Como muchos de los que le seguían no lo hacían con todo afecto, sino con tibieza, da a conocer cómo debe ser su discípulo” (Teofilacto). No todos pueden ser sus discípulos. Únicamente quienes ponen en práctica las condiciones que exige el mismo Jesucristo. “Odiar”, “aborrecer” significa amar menos, posponer, poner en segundo lugar... se quiere poner de relieve que sólo Dios tiene derecho a la primacía absoluta en la vida del hombre. Es significativo que Jesús vuelva a emplear esta palabra para definir la respuesta que esas otras realidades devuelven al cristiano cuando son relegadas al lugar que les corresponde: “si el mundo os aborrece, sabed que a mí me ha aborrecido primero que a vosotros. Si del mundo fuerais, el mundo amaría lo que era suyo; mas pues no sois del mundo, sino que yo os entresaqué del mundo por eso os aborrece el mundo” (Jn 15, 1819).
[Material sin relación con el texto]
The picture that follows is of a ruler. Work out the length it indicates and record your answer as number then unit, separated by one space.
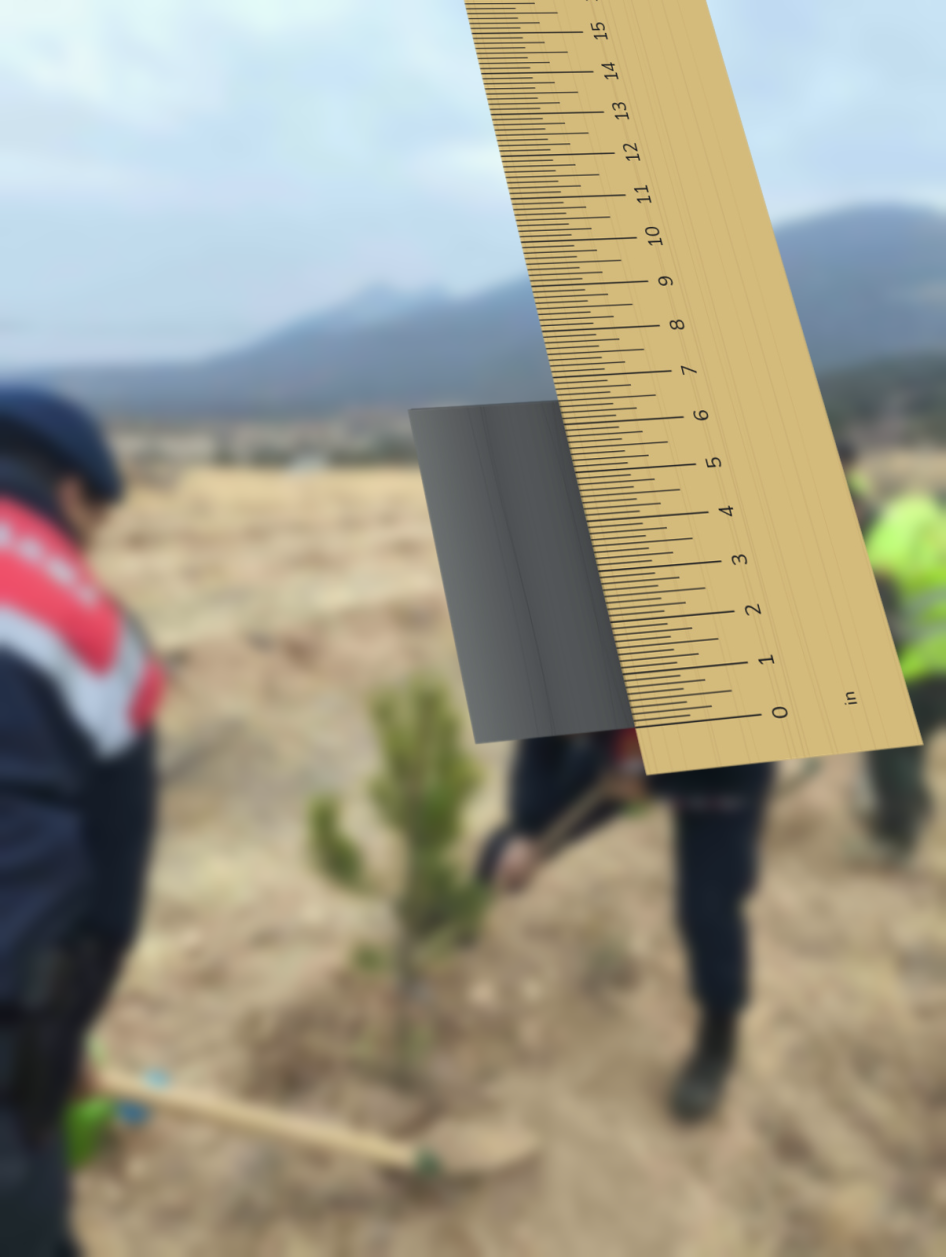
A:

¿De qué “mundo” se habla aquí? No del mundo material en cuanto tal, que ha brotado de las manos de Dios y en el que se mezclan los buenos y los malos. Jesucristo se refiere al espíritu mundano que empuja a los hombres a prescindir en la práctica de Dios para entregarse exclusivamente en cuerpo y alma a las cosas puramente humanas y terrenas, cuando no francamente pecaminosas. Los textos bíblicos que nos hablan de la necesidad de romper con el mundo, en cuanto enemigo de Dios, son innumerables.

Dios y el mundo así entendido, son incompatibles, porque los dos tienen exigencias contrarias. Por eso la respuesta del mundo es el odio, el aborrecimiento a los que son de Cristo y por eso toda la historia de la Iglesia, desde el martirio de San Esteban poco después de Pentecostés, hasta nuestros días, está atravesada por los efectos de este combate sin cuartel del mundo contra Cristo y los suyos.
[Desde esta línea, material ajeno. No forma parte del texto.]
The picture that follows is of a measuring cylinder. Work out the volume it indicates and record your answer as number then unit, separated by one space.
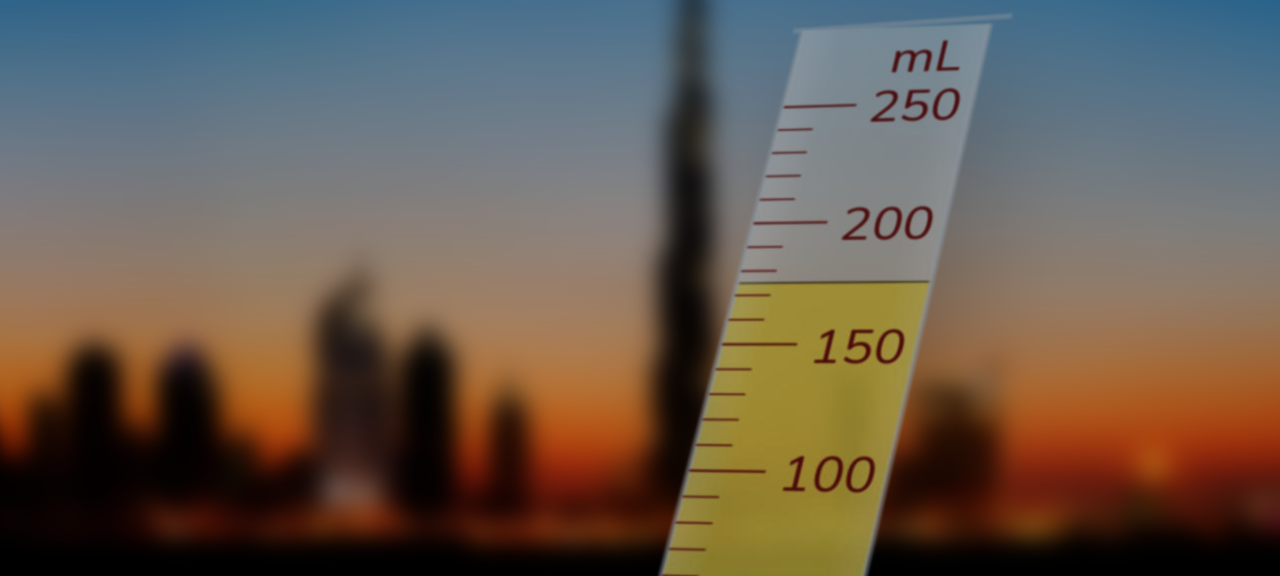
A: 175 mL
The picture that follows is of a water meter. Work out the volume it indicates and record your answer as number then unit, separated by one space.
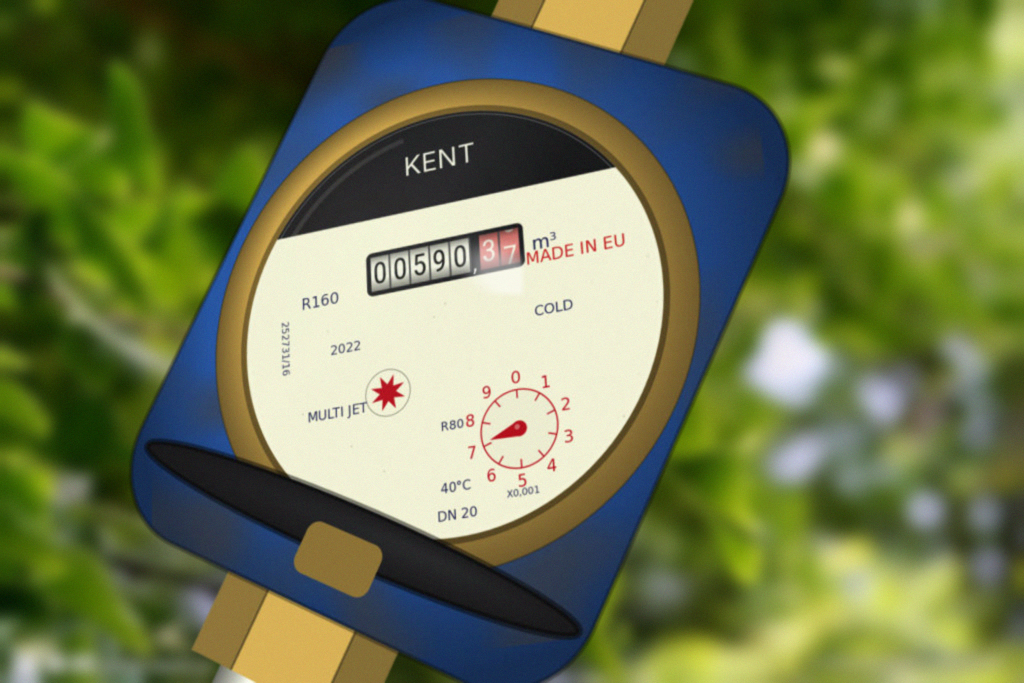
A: 590.367 m³
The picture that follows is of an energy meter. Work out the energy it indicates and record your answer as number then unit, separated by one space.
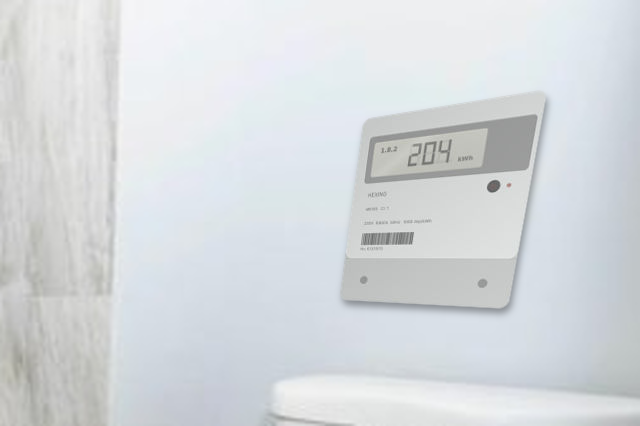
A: 204 kWh
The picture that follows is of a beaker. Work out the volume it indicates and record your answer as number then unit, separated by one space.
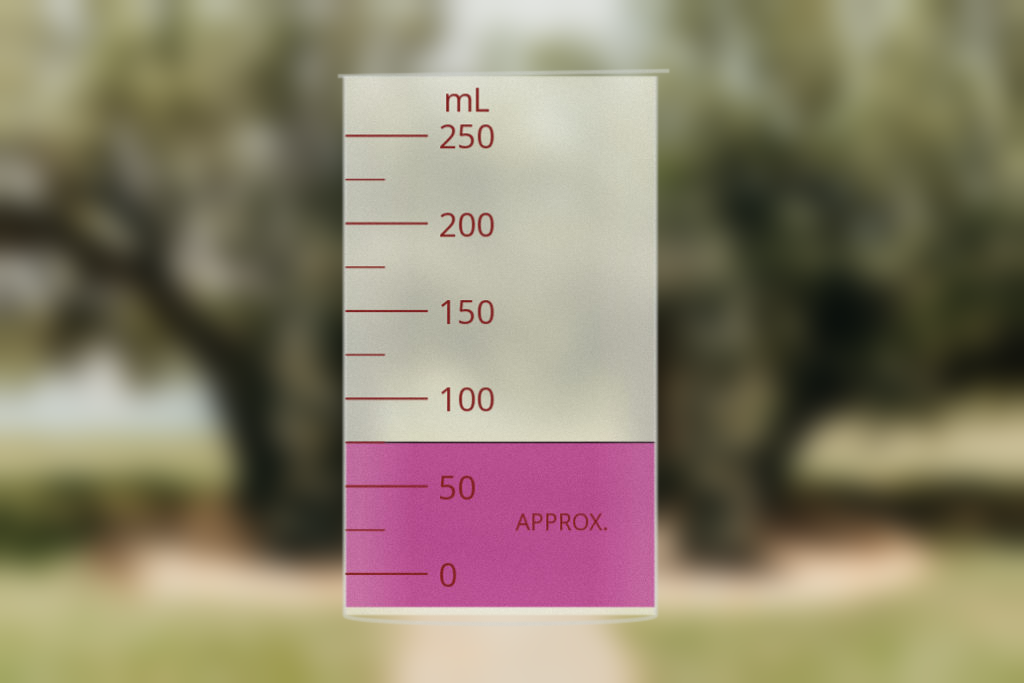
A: 75 mL
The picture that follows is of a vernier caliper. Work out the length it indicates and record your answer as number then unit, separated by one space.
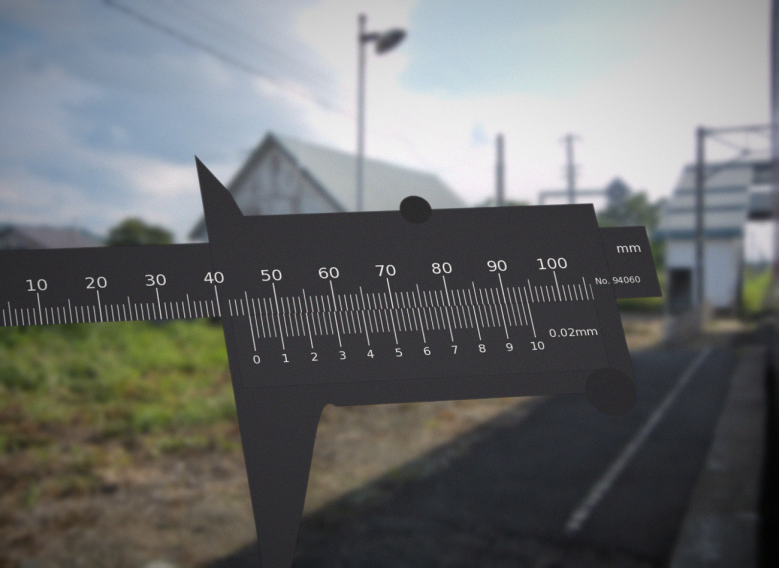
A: 45.0 mm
Esta lucha adquiere hoy unos tintes peculiares debido al predominio de las ideologías modernas, especialmente el liberalismo y el socialismo. Olvidando que el hombre depende de Dios, también en su naturaleza social, ambos sostienen la total independencia del hombre con respecto a toda ley divina y afirman que la única norma de obrar es la que establece la voluntad individual o colectiva del hombre; y este principio se aplica a todos los campos: político, social, económico... y se quiere aplicar también al religioso.
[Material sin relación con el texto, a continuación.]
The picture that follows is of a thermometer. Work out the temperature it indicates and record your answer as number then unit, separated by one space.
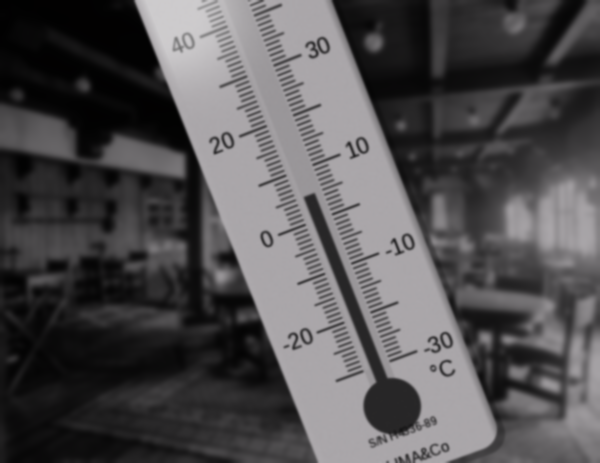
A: 5 °C
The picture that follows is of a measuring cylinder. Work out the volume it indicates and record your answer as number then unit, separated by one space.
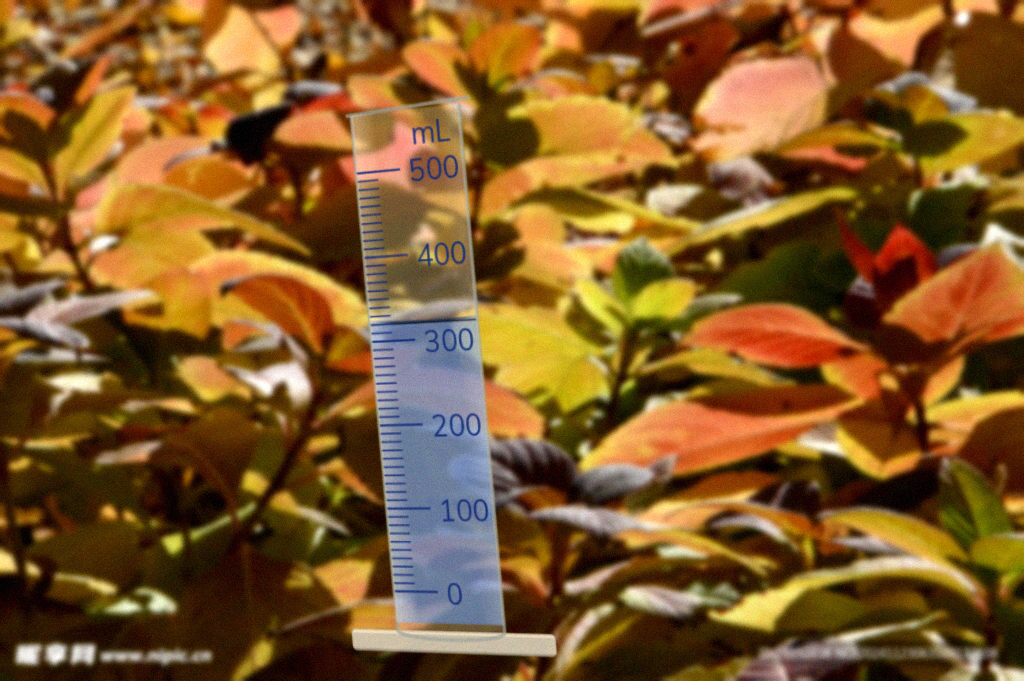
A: 320 mL
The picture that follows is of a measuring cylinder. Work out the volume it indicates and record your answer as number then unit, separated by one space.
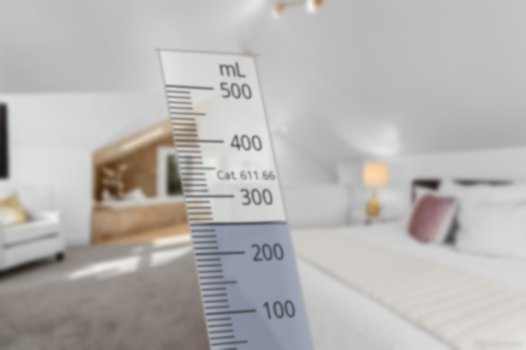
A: 250 mL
Así, hace unos años oíamos decir que la Iglesia no tenía derecho a imponer sus convicciones morales al resto de la sociedad (paradójicamente se estaba hablando de una sociedad mayoritariamente cristiana) para acabar viendo, como ahora el mundo quiere imponer su falta de convicciones morales a la Iglesia, exigiéndole que ponga unos presuntos derechos individuales por encima de la moral.


San Ezequiel Moreno

Este es el error de nuestros días, con nefastos efectos en la vida del mundo y con razón lo denunciaba San Ezequiel Moreno, Obispo de Pasto (Colombia), en su testamento espiritual: “Confieso una vez más, que el liberalismo es pecado, enemigo fatal de la Iglesia y reinado de Nuestro Señor Jesucristo, y ruina de los pueblos y naciones”.

Por eso os aborrece el mundo... Si a mí me persiguieron también a vosotros os perseguirán” (cfr.Jn 15,18-20). Más que ese aborrecimiento deberíamos temer que esas ideas empiecen a hacer mella en nosotros y vayan cambiando insensiblemente nuestra mentalidad. Por eso es necesario:

Espíritu de fe en la divinidad de Cristo, en la Iglesia y en los que la dirigen asistidos por Dios. Seguir sus enseñanzas legítimas prescindiendo de sus defectos de hombres.

Esperanza firme en Cristo y en el triunfo de la Iglesia que no es temporal sino resultado de la intervención divina: “las puertas del infierno no podrán contra ella” (Mt 16, 18).
 
Caridad ardiente; sólo así se vencerá el odio de los enemigos. Precisamente la pérdida de la caridad es uno de los signos de los últimos tiempos: “Al aumentar la maldad se enfriará el amor de muchos” (Mt 24, 12).
 
En el mundo habéis de tener tribulación; pero confiad: yo he vencido al mundo” (Jn 16, 33). Confianza, en el triunfo y en el premio que será la gloria, el mismo Dios contemplado y gozado eternamente.